Still here, still hopeful

A reader got in touch to say that couples trying for a baby need to hear they’re doing great too. We are very grateful to her for writing about her experience and letting us share it here. She has asked to remain anonymous.

Swirl

We’ve been trying to have a baby, my husband and I, and it’s not working. For nearly three years we’ve been at it: planning sex, taking tests, seeing doctors, taking temperatures, adjusting diets, avoiding alcohol, avoiding stress. We are exhausted. We are definitely stressed. We are bound so tight it’s sometimes hard to breathe.

It’s a situation made worse by the fact that nothing is technically ‘wrong’. There are a lot of reasons for infertility, but ours remains ‘unexplained.’ Everything should work, it just doesn’t. We haven’t been successful. We haven’t been lucky.

I remember what it felt like in the beginning, starting to try for a family. It was exciting and terrifying and we didn’t know what we were letting ourselves in for, but we wanted a baby. Our friends were settling down and starting to fall pregnant. We would do the same and be part of that community, guiding each other through the pitfalls of parenthood as our children grew up together.

That was the plan, anyway. Looking back a clear metaphor comes to mind. I see us sailing down a river along with our friends and colleagues, all of us in our separate couple-boats, waving to each other and having fun. As each couple falls pregnant their boat peels away, heading for the shore and we wave and laugh and keep going, keep sailing, waiting for the time when we will change course and return to land. As time passes more and more boats leave us and the river opens out into the sea. We start to feel nervous, helpless. We have no food or water, no life-jackets. No-one told us we might be away for a long time. No-one told us we might never return. The last boat peels away and we are left alone.

We are at sea now, my husband and I, sailing the calm mid-cycle waters, when hope is as intoxicating as love, and surviving the crashing end-of-cycle lows, when our boat is battered by wave after wave after wave. We are stuck here, sailing steadily onwards, too sad to face the thought of life without a child, too weary to think of IVF and the enormous pressures it brings.

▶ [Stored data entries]
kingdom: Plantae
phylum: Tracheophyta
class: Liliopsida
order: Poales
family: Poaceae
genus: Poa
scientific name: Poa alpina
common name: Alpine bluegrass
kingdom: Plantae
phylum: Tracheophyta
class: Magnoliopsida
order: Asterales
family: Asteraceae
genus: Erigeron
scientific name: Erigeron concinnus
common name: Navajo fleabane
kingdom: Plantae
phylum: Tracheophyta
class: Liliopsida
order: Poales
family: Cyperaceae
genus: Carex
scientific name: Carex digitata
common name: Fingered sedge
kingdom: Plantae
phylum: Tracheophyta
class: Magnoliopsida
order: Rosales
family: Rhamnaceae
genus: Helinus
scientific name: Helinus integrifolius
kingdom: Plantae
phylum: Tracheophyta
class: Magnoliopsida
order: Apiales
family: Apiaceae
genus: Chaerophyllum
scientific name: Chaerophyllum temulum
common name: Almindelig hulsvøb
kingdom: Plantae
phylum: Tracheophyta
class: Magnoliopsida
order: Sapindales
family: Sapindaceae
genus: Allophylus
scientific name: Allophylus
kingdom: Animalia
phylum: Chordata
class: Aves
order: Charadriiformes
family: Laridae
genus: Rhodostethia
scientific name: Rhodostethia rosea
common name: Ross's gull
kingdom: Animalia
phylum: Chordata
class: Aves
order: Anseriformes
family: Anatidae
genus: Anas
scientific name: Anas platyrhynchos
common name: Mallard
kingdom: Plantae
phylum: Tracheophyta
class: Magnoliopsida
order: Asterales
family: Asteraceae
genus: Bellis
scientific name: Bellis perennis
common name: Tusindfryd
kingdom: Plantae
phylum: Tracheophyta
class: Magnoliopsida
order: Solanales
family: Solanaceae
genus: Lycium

▶ [Using the information]
1/ Update the infertility essay from "A reader got" through "to remain anonymous.", inclusive, replacing "anonymous" with "unnamed".
2/ Take the infertility essay further, starting after its last sentence.
The listing can be left aside, since none of this work depends on it.

▶ [Answer set]
1/
A reader got in touch to say that couples trying for a baby need to hear they’re doing great too. We are very grateful to her for writing about her experience and letting us share it here. She has asked to remain unnamed.

2/
We keep sailing, but we can no longer remember the land.

Aside from a few close family and friends, we don’t talk about our experience of trying for a baby. Part of it has to do with the language surrounding fertility. The first time someone labelled my condition as ‘unexplained infertility’ I immediately wanted to squirm away from it, as if something heavy had been placed on me. The word ‘infertile’ seemed so final and it presumed I was broken, defective. It took what precious hope I had and squashed it.

The other reason we don’t talk much about our experience is because of the pressure and awkwardness that comes with telling a person. Our situation reminds me of grief – it’s heavy and it doesn’t go away. People who ‘know’ see us after a month or two or six and nothing has changed, we are still here, going through the same things, making the same choices every day. It’s uncomfortable for them to deal with and inevitably, we receive a lot of advice. I am often told to ‘relax’ – that when I let go or just stop trying, it will happen. But when someone says that it makes me feel like I’ve failed again, because (according to them) the answer lies with me and I still can’t fall pregnant. I understand their intention is to comfort, fix, smooth over, but mine is a problem that can’t be fixed. And while positive thinking can be helpful, sometimes it feels like pressure. Sometimes it doesn’t work. Sometimes things are shit and you have to accept that.

Honestly, the most helpful thing people can do for me is not mention it, and when I bring it up, be ready with a hug and some love. I don’t need advice or excessive assurances – if this experience has taught me anything it’s that nothing is certain – I just need a friend. Someone who’s willing to be in those moments with me. Nothing more.

We are on a journey, my husband and I – a great, challenging, healing journey that will take us somewhere we’ve never been. It’s heart-breaking and hard – the hardest thing we’ve ever been through – but we are still here, still hopeful, still trying.

While we are alone in our situation, I know there are other women and couples going through the same thing. And I want to say to those people:

I see you out there, on your boat, riding the waves and staring out at the vast ocean. You’ve fought and yearned and picked your hopes up time and time again.
You are braver and stronger than you know.
Keep going. Keep going, wherever that might be.
You’re doing great. You’re doing really great.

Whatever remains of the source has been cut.